A lot of people are just talking about Onyeka the Singer, but nobody is really talking about Onyeka the rugged politician, the solid business woman, the fantastic writer, I don’t know whether you read her book (My Father’s Daughter), it’s one of the best books I’ve read.
People aren’t even talking about Onyeka the activist, she didn’t allow anyone to trample on her, she will never take nonsense or rubbish from anybody, no matter who you are. Nobody is talking about Onyeka the epitome of womanhood, she carried and comported herself very well. She spoke English like she owned it, she also spoke sonorous Igbo language, one would always wonder if she was speaking the same Igbo language we all knew. Most people only recognized the musical aspect of her. Whenever she needed someone to talk to, she would say “Azu, where are you?”, then I would come, and she would pour it all out. Above all, Onyeka was a human being. People just see the tough part of her, but beneath that, Onyeka was a softie, she was just super. She was also an extremely beautiful and intelligent woman. There are so many amazing things about her, I don’t even know where to start.

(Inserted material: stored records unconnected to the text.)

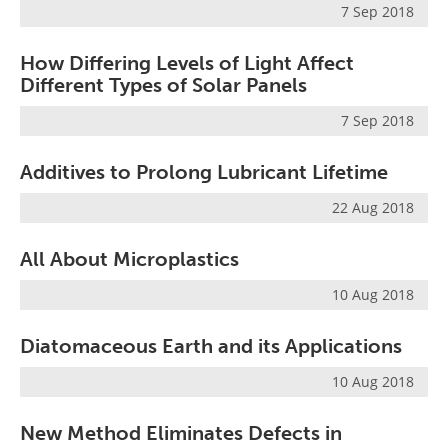
7 Sep 2018
How Differing Levels of Light Affect
Different Types of Solar Panels
7 Sep 2018
Additives to Prolong Lubricant Lifetime
22 Aug 2018
All About Microplastics
10 Aug 2018
Diatomaceous Earth and its Applications
10 Aug 2018
New Method Eliminates Defects in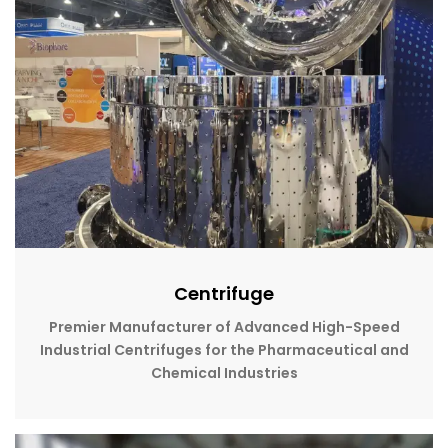
Centrifuge
Premier Manufacturer of Advanced High-Speed
Industrial Centrifuges for the Pharmaceutical and
Chemical Industries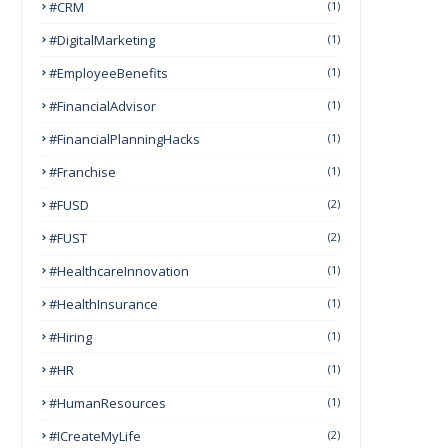
#CRM
(1)
#DigitalMarketing
(1)
#EmployeeBenefits
(1)
#FinancialAdvisor
(1)
#FinancialPlanningHacks
(1)
#franchise
(1)
#FUSD
(2)
#FUST
(2)
#HealthcareInnovation
(1)
#HealthInsurance
(1)
#Hiring
(1)
#HR
(1)
#HumanResources
(1)
#ICreateMyLife
(2)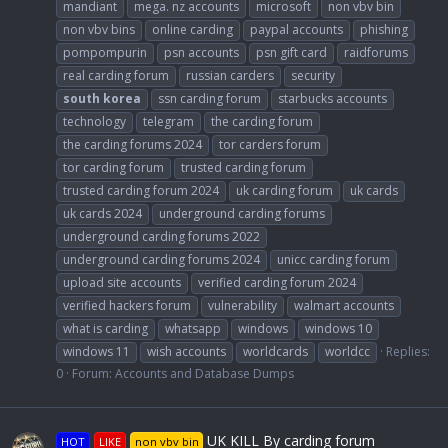
mandiant
mega. nz accounts
microsoft
non vbv bin
non vbv bins
online carding
paypal accounts
phishing
pompompurin
psn accounts
psn gift card
raidforums
real carding forum
russian carders
security
south
korea
ssn carding forum
starbucks accounts
technology
telegram
the carding forum
the carding forums 2024
tor carders forum
tor carding forum
trusted carding forum
trusted carding forum 2024
uk carding forum
uk cards
uk cards 2024
underground carding forums
underground carding forums 2022
underground carding forums 2024
unicc carding forum
upload site accounts
verified carding forum 2024
verified hackers forum
vulnerability
walmart accounts
what is carding
whatsapp
windows
windows 10
windows 11
wish accounts
worldcards
worldcc
Replies:
0
Forum:
Accounts and Database Dumps
UK KILL By carding forum
HOT
LIKE
non vbv bin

What would you describe as your fondest memories of her? I know you guys have shared a lot over the years?
After I had my first daughter, Onyeka was staying at Opebi then, and she needed to come to Akute to attend what they call Catechism classes. And you won’t believe it, Onyeka would drive down on Sundays for Catechism classes, she’ll just sit quietly in the car, in the church, and when they’re ready she would come out.
For me that was amazing, there was no event that I held and she didn’t attend. She’ll speak highly of me, she’ll still give me money.
Everywhere she worked, and someone in my field was needed, she would always mention my name and say “I have someone who can handle it”, and she performed for me on my wedding day, what honour could be greater than that.
I remember on one occasion, she told me something, and I wrote about it, and she was very upset. She said “I didn’t ask you to carry my battle for me, I can fight my battle myself”. That was one of the few occasions that we disagreed, and for about six months, she refused to talk to me. Then one day, she sent for me, and blasted me, and told me what happened, because I noticed that she suddenly became cold, but I couldn’t put a finger on what happened.
When I started Yes Magazine, Onyeka was one of my Columnists, she stood by me every step of the way. I knew when she had money, I knew when she didn’t have money, because she would always say “have this one for now, I don’t have money now, when I have, I will give you”, and she’ll always live up to that expectation. Once she has money, she’ll say “Azu nnwanem, send me your account details”, so I can’t forget her.
It’s really heartbreaking, especially having to hear that she left in the manner she did, someone who, one minute was on the stage and was gone by the next.
Honestly, it’s really shocking, we were supposed to meet together on something, then the next thing I hear, she’s dead. The biggest pain now, is that I will never see her again, it’s very painful.
I know that it’s a bit early now to start asking if you’ve gotten in touch with the family members.
Yes, everybody is still grieving. Her sister, her children, everyone is still grieving.
I have not even thought of picking up my phone to call any of them yet, I have not been able to do anything. All through yesterday, I didn’t have my bath, I didn’t use the bathroom.
Although in the evening, I had to ask them to get me something to eat.
It has been a very difficult time for me.
May her gentle soul rest in peace, thank you so much for your time.